Il est important de mettre en place un suivi de la fonction gonadique des patients à l'issue du ou des traitements oncologiques.

La persistance d'une fonction endocrine normale (ex : cycles menstruels chez la femme) ne préjuge en rien du maintien de la fonction exocrine reproductrice.

Le suivi chez l'homme

Des spermogrammes de contrôle réguliers sont nécessaires pour évaluer une éventuelle reprise de la spermatogenèse après les traitements.

Un suivi régulier permet également de dépister d'éventuels troubles sexuels et de proposer une aide sexologique si besoin.

Le rythme de la surveillance doit être discuté avec le patient en fonction du traitement réalisé, des caractéristiques spermiologiques avant traitement, et de son projet personnel.

En règle générale, chez l'adulte, un spermogramme de contrôle annuel est préconisé en programmant le 1er contrôle un an après l'arrêt du traitement.
Des reprises de la spermatogenèse se voient en général dans les 5 ans qui suivent l'arrêt du traitement, mais des reprises tardives (au-delà de 10 ans) sont toujours possibles. 

Le suivi chez la femme

Certains agents de chimiothérapie entraînent une aménorrhée dont la durée est souvent difficile à apprécier, et qui dépend de l'âge, de la réserve ovarienne prétraitement et de la toxicité des traitements employés.

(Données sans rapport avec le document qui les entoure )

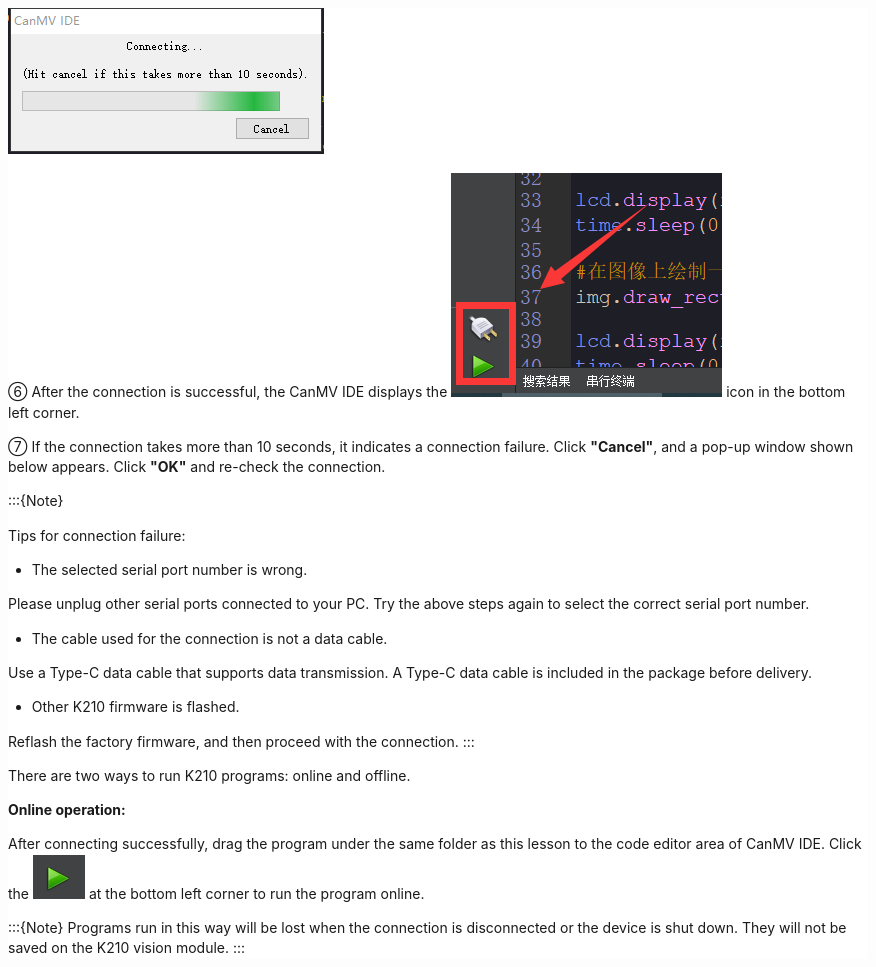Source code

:  <img src="../_static/media/chapter_7/section_4/03/image8.png" class="common_img" />

⑥ After the connection is successful, the CanMV IDE displays the <img src="../_static/media/chapter_7/section_4/03/image9.png"  /> icon in the bottom left corner.

⑦ If the connection takes more than 10 seconds, it indicates a connection failure. Click **"Cancel"**, and a pop-up window shown below appears. Click **"OK"** and re-check the connection.

:::{Note}

Tips for connection failure:

*   The selected serial port number is wrong.

Please unplug other serial ports connected to your PC. Try the above steps again to select the correct serial port number.

*   The cable used for the connection is not a data cable.

Use a Type-C data cable that supports data transmission. A Type-C data cable is included in the package before delivery.

*   Other K210 firmware is flashed.

Reflash the factory firmware, and then proceed with the connection.
:::

There are two ways to run K210 programs: online and offline.

**Online operation:**

After connecting successfully, drag the program under the same folder as this lesson to the code editor area of CanMV IDE. Click the <img src="../_static/media/chapter_7/section_4/03/image11.png" /> at the bottom left corner to run the program online.

:::{Note}
Programs run in this way will be lost when the connection is disconnected or the device is shut down. They will not be saved on the K210 vision module.
:::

Elle peut être transitoire après chimiothérapie, les règles pouvant revenir 6 à 12 mois plus tard, mais peut aussi être définitive par destruction des follicules de réserve.

L'aménorrhée s'accompagne d'une carence hormonale en œstrogènes avec des conséquences immédiates sur la qualité de vie (ex : bouffées de chaleur, sécheresse vaginale et dyspareunie, diminution de la libido) et des conséquences à long terme sur le tissu osseux (risque d'ostéoporose) avec aussi une augmentation du risque cardiovasculaire. Selon le type de cancer, s'il n'est pas hormonodépendant, il pourra être discuté l'instauration d'un traitement hormonal substitutif (THS).
En cas de ménopause précoce avant 40 ans, il est recommandé et en l'absence de contre-indications d'instaurer un THS car la balance bénéfices / risques est largement en faveur du THS dans ce cas.

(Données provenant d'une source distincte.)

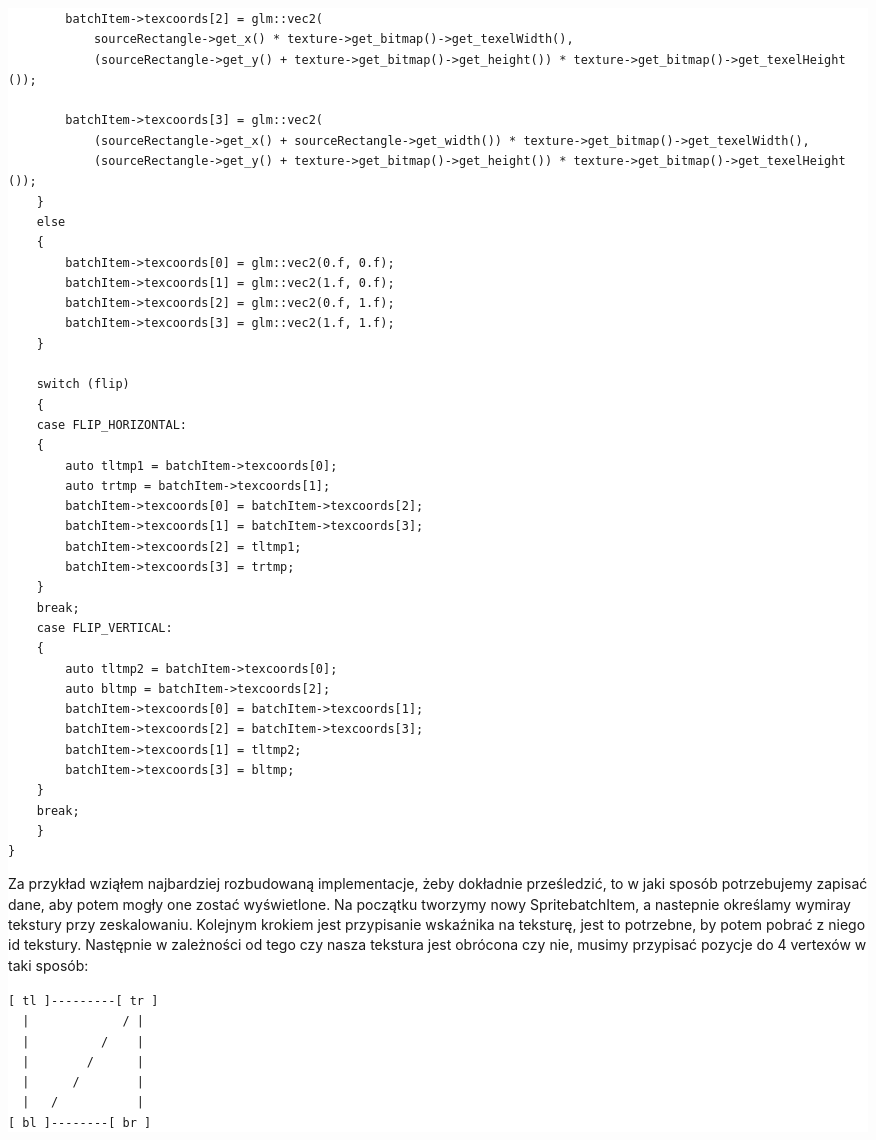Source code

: 	        batchItem->texcoords[2] = glm::vec2(
	            sourceRectangle->get_x() * texture->get_bitmap()->get_texelWidth(),
	            (sourceRectangle->get_y() + texture->get_bitmap()->get_height()) * texture->get_bitmap()->get_texelHeight());
			
	        batchItem->texcoords[3] = glm::vec2(
	            (sourceRectangle->get_x() + sourceRectangle->get_width()) * texture->get_bitmap()->get_texelWidth(),
	            (sourceRectangle->get_y() + texture->get_bitmap()->get_height()) * texture->get_bitmap()->get_texelHeight());
	    }
	    else
	    {
	        batchItem->texcoords[0] = glm::vec2(0.f, 0.f);
	        batchItem->texcoords[1] = glm::vec2(1.f, 0.f);
	        batchItem->texcoords[2] = glm::vec2(0.f, 1.f);
	        batchItem->texcoords[3] = glm::vec2(1.f, 1.f);
	    }
	
	    switch (flip)
	    {
	    case FLIP_HORIZONTAL:
	    {
	        auto tltmp1 = batchItem->texcoords[0];
	        auto trtmp = batchItem->texcoords[1];
	        batchItem->texcoords[0] = batchItem->texcoords[2];
	        batchItem->texcoords[1] = batchItem->texcoords[3];
	        batchItem->texcoords[2] = tltmp1;
	        batchItem->texcoords[3] = trtmp;
	    }
	    break;
	    case FLIP_VERTICAL:
	    {
	        auto tltmp2 = batchItem->texcoords[0];
	        auto bltmp = batchItem->texcoords[2];
	        batchItem->texcoords[0] = batchItem->texcoords[1];
	        batchItem->texcoords[2] = batchItem->texcoords[3];
	        batchItem->texcoords[1] = tltmp2;
	        batchItem->texcoords[3] = bltmp;
	    }
	    break;
	    }
	}

Za przykład wziąłem najbardziej rozbudowaną implementacje, żeby dokładnie prześledzić, to w jaki sposób potrzebujemy zapisać dane, aby potem mogły one zostać wyświetlone. Na początku tworzymy nowy SpritebatchItem, a nastepnie określamy wymiray tekstury przy zeskalowaniu. Kolejnym krokiem jest przypisanie wskaźnika na teksturę, jest to potrzebne, by potem pobrać z niego id tekstury.  Następnie w zależności od tego czy nasza tekstura jest obrócona czy nie, musimy przypisać pozycje do 4 vertexów w taki sposób:

	[ tl ]---------[ tr ]
	  |             / |
	  |          /    |
	  |        /      |
	  |      /        |
	  |   /           |
	[ bl ]--------[ br ]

La patiente doit être suivie par son gynécologue pour évaluer la reprise ou non des cycles, qui pourra proposer à distance un bilan destiné à évaluer la réserve ovarienne post-traitement (bilan hormonal + échographie pelvienne).

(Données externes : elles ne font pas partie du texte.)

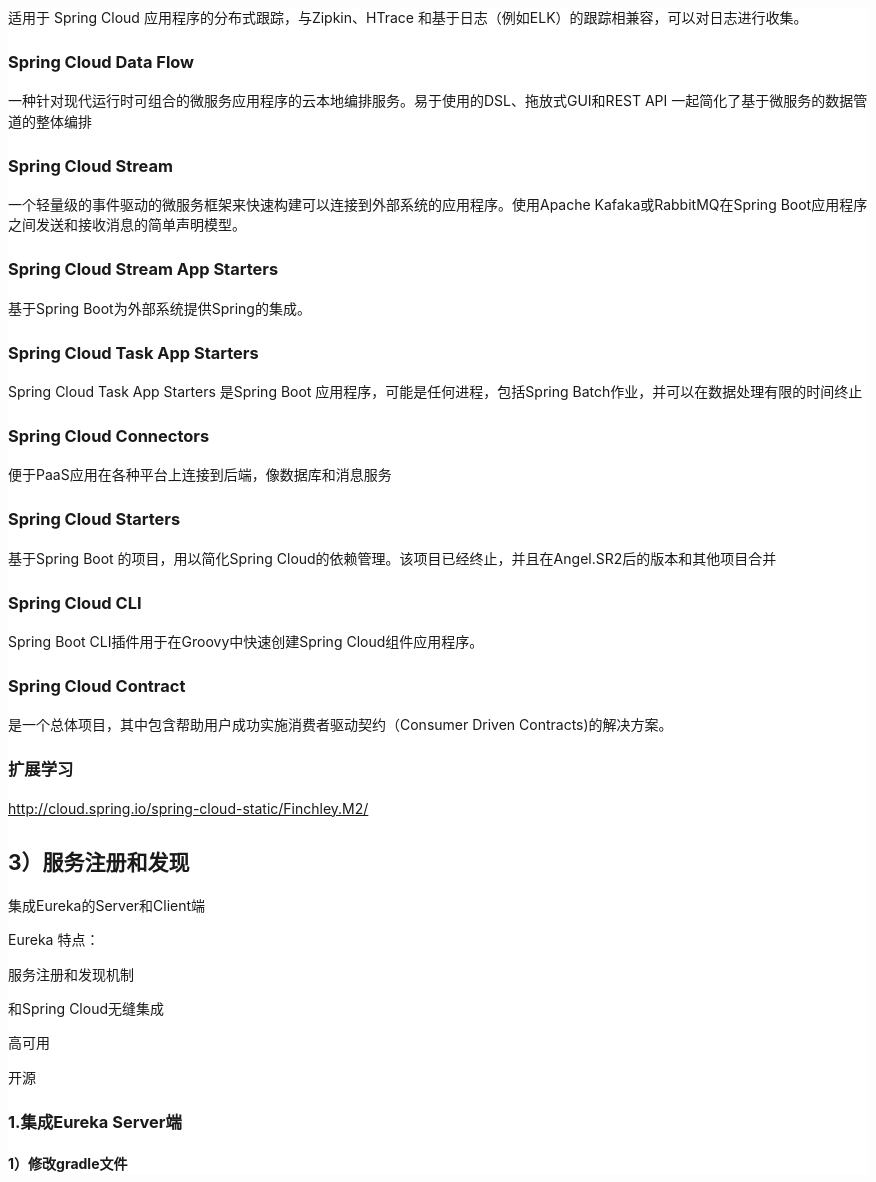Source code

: 适用于 Spring Cloud 应用程序的分布式跟踪，与Zipkin、HTrace 和基于日志（例如ELK）的跟踪相兼容，可以对日志进行收集。

### Spring Cloud Data Flow

一种针对现代运行时可组合的微服务应用程序的云本地编排服务。易于使用的DSL、拖放式GUI和REST API 一起简化了基于微服务的数据管道的整体编排

### Spring Cloud Stream

一个轻量级的事件驱动的微服务框架来快速构建可以连接到外部系统的应用程序。使用Apache Kafaka或RabbitMQ在Spring Boot应用程序之间发送和接收消息的简单声明模型。

### Spring Cloud Stream App Starters

基于Spring Boot为外部系统提供Spring的集成。

### Spring Cloud Task App Starters

Spring Cloud Task App Starters 是Spring Boot 应用程序，可能是任何进程，包括Spring Batch作业，并可以在数据处理有限的时间终止

### Spring Cloud Connectors

便于PaaS应用在各种平台上连接到后端，像数据库和消息服务

### Spring Cloud Starters

基于Spring Boot 的项目，用以简化Spring Cloud的依赖管理。该项目已经终止，并且在Angel.SR2后的版本和其他项目合并

### Spring Cloud CLI

Spring Boot CLI插件用于在Groovy中快速创建Spring Cloud组件应用程序。

### Spring Cloud Contract

是一个总体项目，其中包含帮助用户成功实施消费者驱动契约（Consumer Driven Contracts)的解决方案。

### 扩展学习

http://cloud.spring.io/spring-cloud-static/Finchley.M2/

## 3）服务注册和发现

集成Eureka的Server和Client端

Eureka 特点：

服务注册和发现机制

和Spring Cloud无缝集成

高可用

开源

### 1.集成Eureka Server端

#### 1）修改gradle文件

Quand la réserve ovarienne le permet et lorsqu'une autoconservation n'a pas pu être réalisée avant, il peut être discuté une stimulation ovarienne pour préserver des ovocytes à distance de la fin des traitements (en général au moins un an après). Une autoconservation peut ainsi parfois être proposée à celles pour qui le projet de grossesse est encore différé de plusieurs années. Le suivi gynécologique devra aussi s'attacher à aborder la santé sexuelle de la patiente et de son couple.
En cas de projet de grossesse, une prise en charge adaptée aux antécédents sera proposée par les médecins de la reproduction, en concertation avec les oncologues. Une consultation pré-conceptionnelle spécialisée sera à prévoir. En cas d'altération importante de la réserve ovarienne, le couple pourra être accompagné dans une démarche de don d'ovocytes ou d'adoption.